3)      Once you have completed your comparison runs, write a short paper (2-3 pages, double-spaced) that summarizes your project in the following ways:

a)      Discuss how you solved the crossword-filling problem in some detail.  Include both how you set up the data structures necessary for the problem and how your algorithm proceeded.  Also indicate any coding / debugging issues you faced and how you resolved them.  If you were not able to get the program to work correctly, still include your approach and speculate as to what still needs to be corrected.

b)      Discuss the differences (if any) between the run-times of the program using the MyDictionary and the program using the DLB.  Include the (approximate) run-times for the programs for the various files in a table.  Include in this discussion an asymptotic analysis of the worst case run-time for each version of the program.  Some values to consider in this analysis may include:

i)        Number of  words in the dictionary

ii)       Number of characters in a word

iii)     Number of possible letters in a crossword location

iv)     Number of crossword locations in the puzzle

If you were unable to complete the crossword solving program, speculate (using some intelligent guessing) for the actual run-times, but still include the comparison in your paper.

4)      W SECTION ONLY: In addition to the paper requirements in 3) above, you must add a section that compares in detail the MyDictionary implementation of DictInterface to the DLB implementation.  Discuss how the data is stored, how a search is done, and how long this will take.  In particular, elaborate on how (if at all) the DLB is superior to the MyDictionary in testing for prefixes.

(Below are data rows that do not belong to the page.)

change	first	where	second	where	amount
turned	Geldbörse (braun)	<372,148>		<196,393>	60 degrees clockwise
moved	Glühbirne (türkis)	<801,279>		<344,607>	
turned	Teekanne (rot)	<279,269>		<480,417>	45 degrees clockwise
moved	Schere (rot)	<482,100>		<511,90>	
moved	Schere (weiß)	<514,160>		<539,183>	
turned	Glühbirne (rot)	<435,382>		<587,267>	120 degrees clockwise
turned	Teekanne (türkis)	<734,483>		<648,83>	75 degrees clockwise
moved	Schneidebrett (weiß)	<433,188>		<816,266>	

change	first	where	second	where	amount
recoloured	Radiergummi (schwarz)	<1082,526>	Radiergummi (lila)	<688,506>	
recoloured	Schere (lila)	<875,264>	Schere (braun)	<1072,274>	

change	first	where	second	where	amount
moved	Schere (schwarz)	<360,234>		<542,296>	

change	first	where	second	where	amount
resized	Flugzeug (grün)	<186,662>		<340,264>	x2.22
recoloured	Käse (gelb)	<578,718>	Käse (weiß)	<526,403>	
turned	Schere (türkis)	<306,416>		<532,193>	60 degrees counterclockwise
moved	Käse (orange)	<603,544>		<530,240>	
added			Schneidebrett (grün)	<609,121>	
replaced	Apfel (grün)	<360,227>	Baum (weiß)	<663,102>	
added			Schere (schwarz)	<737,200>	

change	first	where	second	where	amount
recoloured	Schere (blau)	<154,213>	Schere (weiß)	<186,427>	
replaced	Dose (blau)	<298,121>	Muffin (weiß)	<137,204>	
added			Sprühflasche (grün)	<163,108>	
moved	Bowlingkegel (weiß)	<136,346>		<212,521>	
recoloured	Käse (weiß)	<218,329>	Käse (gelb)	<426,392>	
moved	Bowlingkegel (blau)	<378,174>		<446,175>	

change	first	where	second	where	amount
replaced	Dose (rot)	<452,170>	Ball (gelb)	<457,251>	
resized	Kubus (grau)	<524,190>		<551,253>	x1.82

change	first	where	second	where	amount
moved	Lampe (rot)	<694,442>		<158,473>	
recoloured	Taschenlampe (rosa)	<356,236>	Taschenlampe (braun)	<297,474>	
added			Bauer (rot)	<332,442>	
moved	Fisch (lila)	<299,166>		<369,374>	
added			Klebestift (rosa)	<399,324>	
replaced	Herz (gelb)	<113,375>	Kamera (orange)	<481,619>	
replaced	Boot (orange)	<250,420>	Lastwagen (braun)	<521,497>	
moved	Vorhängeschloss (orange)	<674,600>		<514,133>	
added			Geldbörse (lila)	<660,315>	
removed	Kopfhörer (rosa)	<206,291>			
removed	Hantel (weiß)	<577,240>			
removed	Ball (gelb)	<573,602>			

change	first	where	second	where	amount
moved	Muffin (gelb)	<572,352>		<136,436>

a)      Note: The paper will count more toward the overall project grade for the W section than for the regular section.  It will also be graded more strictly for spelling / grammar / etc. for the W section than for the regular section.  However, the W section paper will be evaluated, returned, revised and resubmitted before the overall paper grade is determined.

 

Important Notes:

Ø      Be sure to also complete Part A of this Assignment!

Ø      Be sure to thoroughly document your code.

Ø      This assignment was devised so that Part A and Part B could be implemented independently.  If you are unable to complete one part don't let that prevent you from completing the other.  Also, be sure to try each and submit something so that you can get some partial credit.

Ø      If you are interested in some extra credit for this assignment, here are some possibilities:

Ø      Create a third implementation of the DictInterface and compare its performance to that of the other two implementations.  One possibility is to use binary search of a sorted array.  However, searching for a prefix is tricky if binary search is used, so be careful with this approach (i.e. make sure it is correct).

Ø      Do more detailed analysis of the run-times of the two different DictInterface implementations.  Add timing to your program and do multiple runs to obtain (reasonably) accurate values of the actual run-times, and create a graph to show how the run-times increase as the crossword board size increases.

 



[1] If you were unable to get the crossword algorithm to work correctly, you need to test your DLB tree in some other way so that you can still get credit for it.  I recommend writing a simple test program to fill the dictionary, and then look up both words and prefixes to verify that your DLB works correctly.